What this task involves:
When a line of the entries contains the word "link", report that line.

Data for the task:
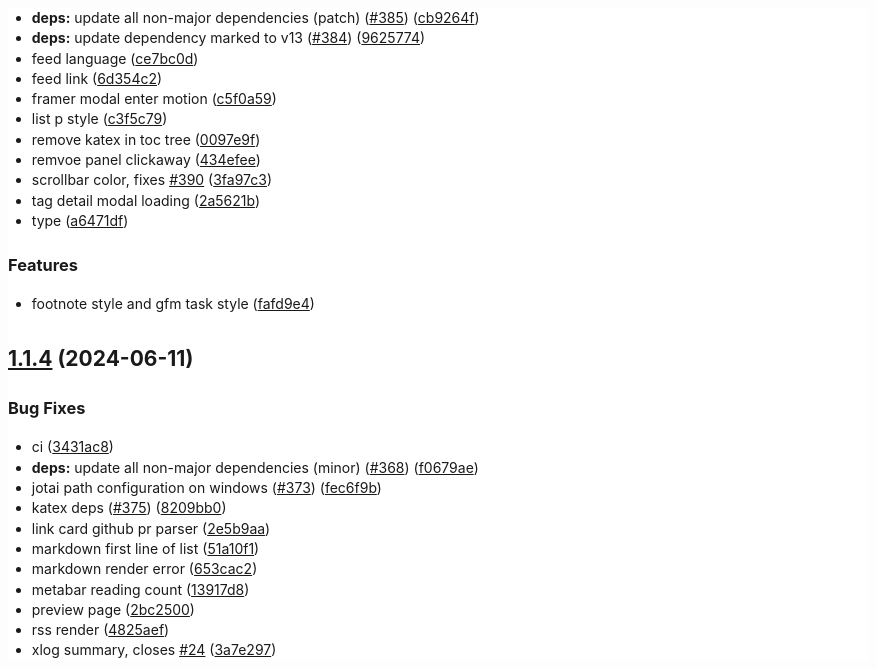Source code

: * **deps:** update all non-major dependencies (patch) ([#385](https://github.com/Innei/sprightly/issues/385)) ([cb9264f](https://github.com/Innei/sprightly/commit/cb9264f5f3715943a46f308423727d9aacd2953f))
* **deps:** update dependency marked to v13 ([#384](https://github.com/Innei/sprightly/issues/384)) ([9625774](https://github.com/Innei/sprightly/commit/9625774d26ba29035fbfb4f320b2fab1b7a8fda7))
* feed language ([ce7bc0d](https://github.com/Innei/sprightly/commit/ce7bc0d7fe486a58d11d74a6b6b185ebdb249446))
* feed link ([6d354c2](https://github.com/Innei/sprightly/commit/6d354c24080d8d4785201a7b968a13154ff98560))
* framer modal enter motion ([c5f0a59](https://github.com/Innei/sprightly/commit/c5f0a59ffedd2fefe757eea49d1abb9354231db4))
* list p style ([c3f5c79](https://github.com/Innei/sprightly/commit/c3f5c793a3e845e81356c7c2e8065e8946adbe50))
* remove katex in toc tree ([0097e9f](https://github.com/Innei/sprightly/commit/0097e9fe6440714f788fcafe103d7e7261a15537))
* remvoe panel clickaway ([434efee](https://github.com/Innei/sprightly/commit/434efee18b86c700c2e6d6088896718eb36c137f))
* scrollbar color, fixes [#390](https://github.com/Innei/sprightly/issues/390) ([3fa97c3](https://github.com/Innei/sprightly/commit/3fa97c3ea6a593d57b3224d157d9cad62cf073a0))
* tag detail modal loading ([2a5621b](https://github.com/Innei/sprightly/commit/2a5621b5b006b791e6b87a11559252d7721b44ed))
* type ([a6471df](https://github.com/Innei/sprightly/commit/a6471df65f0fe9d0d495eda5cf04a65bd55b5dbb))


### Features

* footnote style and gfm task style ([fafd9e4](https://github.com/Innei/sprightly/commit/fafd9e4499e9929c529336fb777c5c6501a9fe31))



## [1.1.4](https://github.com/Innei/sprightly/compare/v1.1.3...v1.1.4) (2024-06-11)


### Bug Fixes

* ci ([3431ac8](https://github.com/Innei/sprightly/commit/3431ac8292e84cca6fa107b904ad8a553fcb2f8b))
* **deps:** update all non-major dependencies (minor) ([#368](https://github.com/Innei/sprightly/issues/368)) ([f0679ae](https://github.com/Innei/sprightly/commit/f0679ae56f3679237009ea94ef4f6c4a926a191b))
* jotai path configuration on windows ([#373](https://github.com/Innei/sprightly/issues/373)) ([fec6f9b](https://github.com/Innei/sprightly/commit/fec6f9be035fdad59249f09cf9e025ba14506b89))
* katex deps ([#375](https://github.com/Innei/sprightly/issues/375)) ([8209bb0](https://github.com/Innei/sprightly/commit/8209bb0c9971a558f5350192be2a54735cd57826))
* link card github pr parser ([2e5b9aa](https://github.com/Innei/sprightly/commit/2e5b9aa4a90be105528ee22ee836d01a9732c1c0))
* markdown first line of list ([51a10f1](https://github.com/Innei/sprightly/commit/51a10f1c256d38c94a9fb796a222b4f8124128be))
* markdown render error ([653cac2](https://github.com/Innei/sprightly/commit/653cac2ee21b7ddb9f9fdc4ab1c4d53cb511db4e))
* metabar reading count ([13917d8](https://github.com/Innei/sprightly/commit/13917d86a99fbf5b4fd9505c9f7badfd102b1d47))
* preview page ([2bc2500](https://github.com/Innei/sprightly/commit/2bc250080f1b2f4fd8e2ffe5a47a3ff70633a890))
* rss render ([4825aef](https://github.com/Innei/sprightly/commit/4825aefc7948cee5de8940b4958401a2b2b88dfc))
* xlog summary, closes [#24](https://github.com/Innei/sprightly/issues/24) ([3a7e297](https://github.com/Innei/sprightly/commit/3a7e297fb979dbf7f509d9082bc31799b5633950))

Response area:
* feed link ([6d354c2](https://github.com/Innei/sprightly/commit/6d354c24080d8d4785201a7b968a13154ff98560))
* link card github pr parser ([2e5b9aa](https://github.com/Innei/sprightly/commit/2e5b9aa4a90be105528ee22ee836d01a9732c1c0))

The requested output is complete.